Friday, May 15, 2015

A Critical Examination of Carol Kahn’s " Can we achieve immortality? The ethics of cloning and other life-extension technologies " Part 3

Application to Abortion


Pro-Life advocates – with a few exceptions – argue that the human being is a person with a right to life from the moment it comes into being at conception. This is because the unborn human being has a personal nature with intrinsic capacities and powers that naturally and innately flow from its nature. When the unborn human being is able to actively exercise these capacities, its nature is being perfected. So essentially, being a human person is more of a matter of having a human nature than having an ability or property that’s more typically associated with mature human beings than less developed human beings.

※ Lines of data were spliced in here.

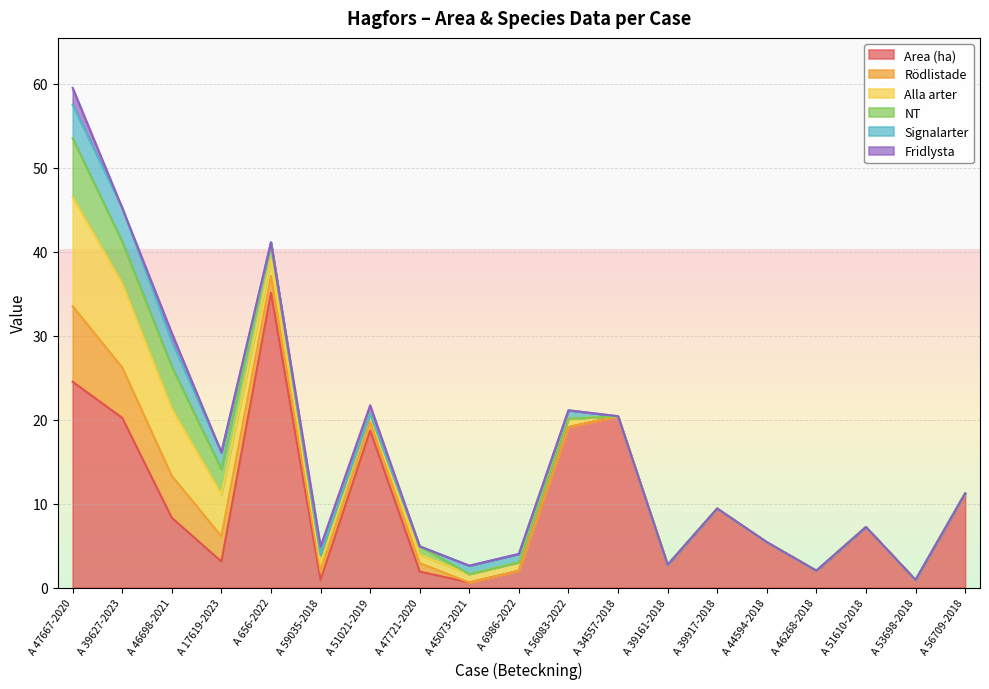

Reading right to left, extract all data points from this chart.

Area (ha): A 56709-2018=11.2	A 53698-2018=0.9	A 51610-2018=7.2	A 46268-2018=2.0	A 44594-2018=5.4	A 39917-2018=9.4	A 39161-2018=2.7	A 34557-2018=20.4	A 56083-2022=19.1	A 6986-2022=2.0	A 45073-2021=0.6	A 47721-2020=1.9	A 51021-2019=18.7	A 59035-2018=0.9	A 656-2022=35.1	A 17619-2023=3.1	A 46698-2021=8.3	A 39627-2023=20.2	A 47667-2020=24.5
Rödlistade: A 56709-2018=0.0	A 53698-2018=0.0	A 51610-2018=0.0	A 46268-2018=0.0	A 44594-2018=0.0	A 39917-2018=0.0	A 39161-2018=0.0	A 34557-2018=0.0	A 56083-2022=0.0	A 6986-2022=0.0	A 45073-2021=0.0	A 47721-2020=1.0	A 51021-2019=1.0	A 59035-2018=1.0	A 656-2022=2.0	A 17619-2023=3.0	A 46698-2021=5.0	A 39627-2023=6.0	A 47667-2020=9.0
Alla arter: A 56709-2018=0.0	A 53698-2018=0.0	A 51610-2018=0.0	A 46268-2018=0.0	A 44594-2018=0.0	A 39917-2018=0.0	A 39161-2018=0.0	A 34557-2018=0.0	A 56083-2022=1.0	A 6986-2022=1.0	A 45073-2021=1.0	A 47721-2020=1.0	A 51021-2019=1.0	A 59035-2018=1.0	A 656-2022=2.0	A 17619-2023=5.0	A 46698-2021=8.0	A 39627-2023=10.0	A 47667-2020=13.0
NT: A 56709-2018=0.0	A 53698-2018=0.0	A 51610-2018=0.0	A 46268-2018=0.0	A 44594-2018=0.0	A 39917-2018=0.0	A 39161-2018=0.0	A 34557-2018=0.0	A 56083-2022=0.0	A 6986-2022=0.0	A 45073-2021=0.0	A 47721-2020=1.0	A 51021-2019=0.0	A 59035-2018=1.0	A 656-2022=2.0	A 17619-2023=3.0	A 46698-2021=5.0	A 39627-2023=5.0	A 47667-2020=7.0
Signalarter: A 56709-2018=0.0	A 53698-2018=0.0	A 51610-2018=0.0	A 46268-2018=0.0	A 44594-2018=0.0	A 39917-2018=0.0	A 39161-2018=0.0	A 34557-2018=0.0	A 56083-2022=1.0	A 6986-2022=1.0	A 45073-2021=1.0	A 47721-2020=0.0	A 51021-2019=0.0	A 59035-2018=0.0	A 656-2022=0.0	A 17619-2023=2.0	A 46698-2021=3.0	A 39627-2023=4.0	A 47667-2020=4.0
Fridlysta: A 56709-2018=0.0	A 53698-2018=0.0	A 51610-2018=0.0	A 46268-2018=0.0	A 44594-2018=0.0	A 39917-2018=0.0	A 39161-2018=0.0	A 34557-2018=0.0	A 56083-2022=0.0	A 6986-2022=0.0	A 45073-2021=0.0	A 47721-2020=0.0	A 51021-2019=1.0	A 59035-2018=1.0	A 656-2022=0.0	A 17619-2023=0.0	A 46698-2021=1.0	A 39627-2023=0.0	A 47667-2020=2.0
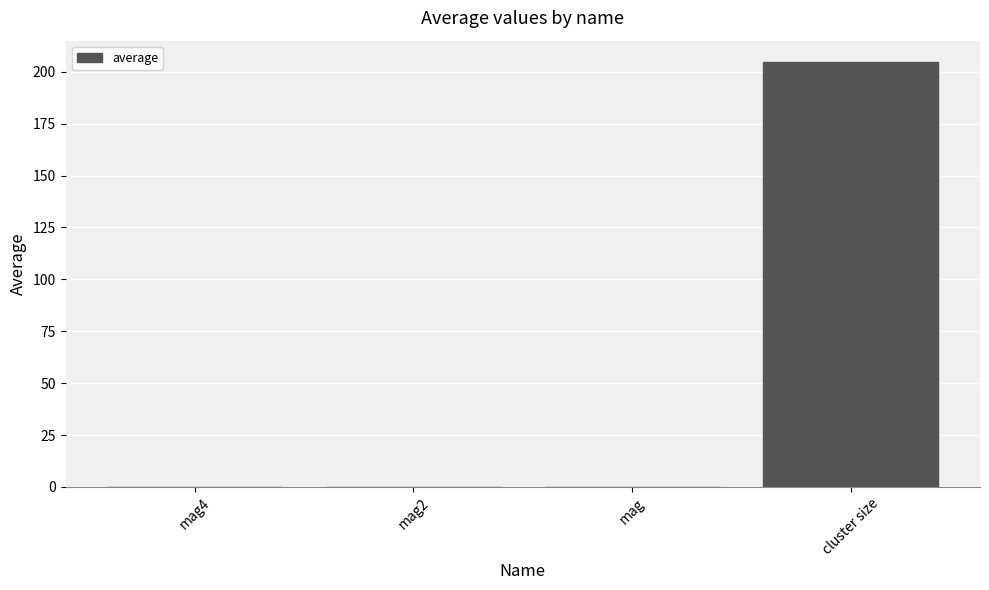

Which has a higher value, mag2 or cluster size?

cluster size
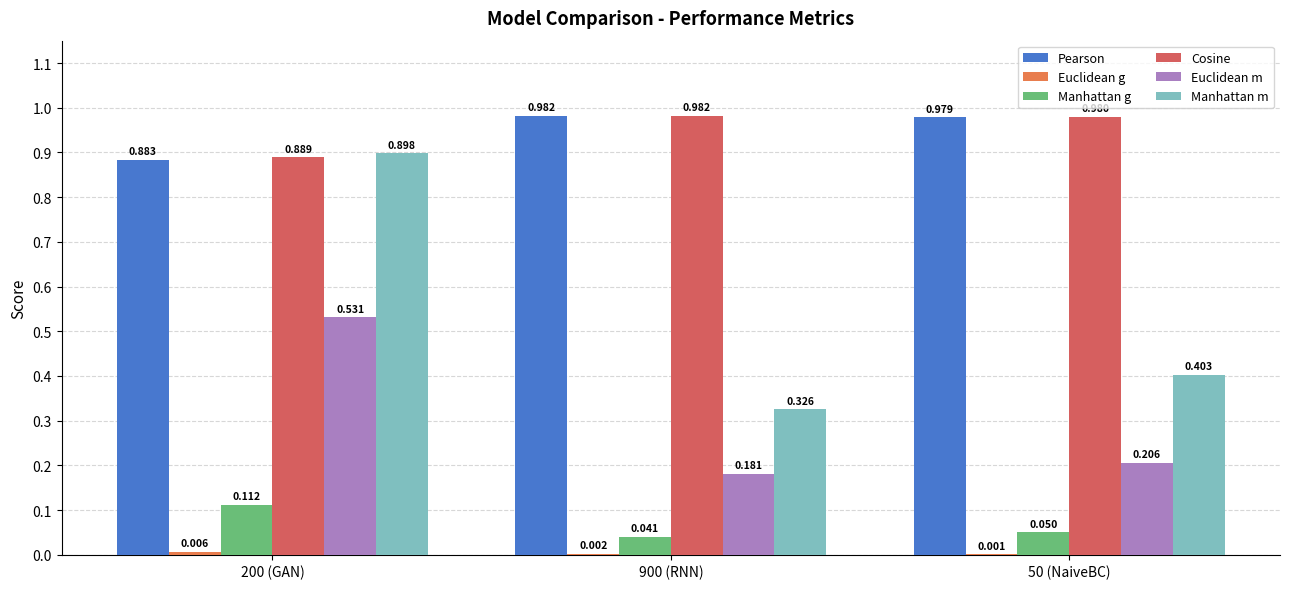

What is the sum of the Euclidean m values at 900 (RNN) and 200 (GAN)?

0.7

Carol Kahn does briefly interact with the pro-life understanding regarding the moral permissibility of abortion when she says, “The fetus is regarded, at least in the early and middle stages of gestational life, as something less than a fully functional human being, and unless one believes that the fetus has an immortal soul that is being destroyed, no other conclusion is logical.” (P. 17). It is true that the fetus in those stages is not as developed as a newborn or infant, but she assumes that level of development is essential to personhood or having a right to life without giving any or adequate reasons. Second, secular arguments generally used by religious and non-religious pro-life advocates do not necessarily focus on the existence of the soul as crucial in determining the unborn’s moral status. The Pro-Life position, while it most often touches on abortion than other issues, is certainly not confined to the abortion issue. These arguments and issues impact our understanding about embryonic stem cell research, cloning, physician-assisted suicide, euthanasia, and lastly abortion.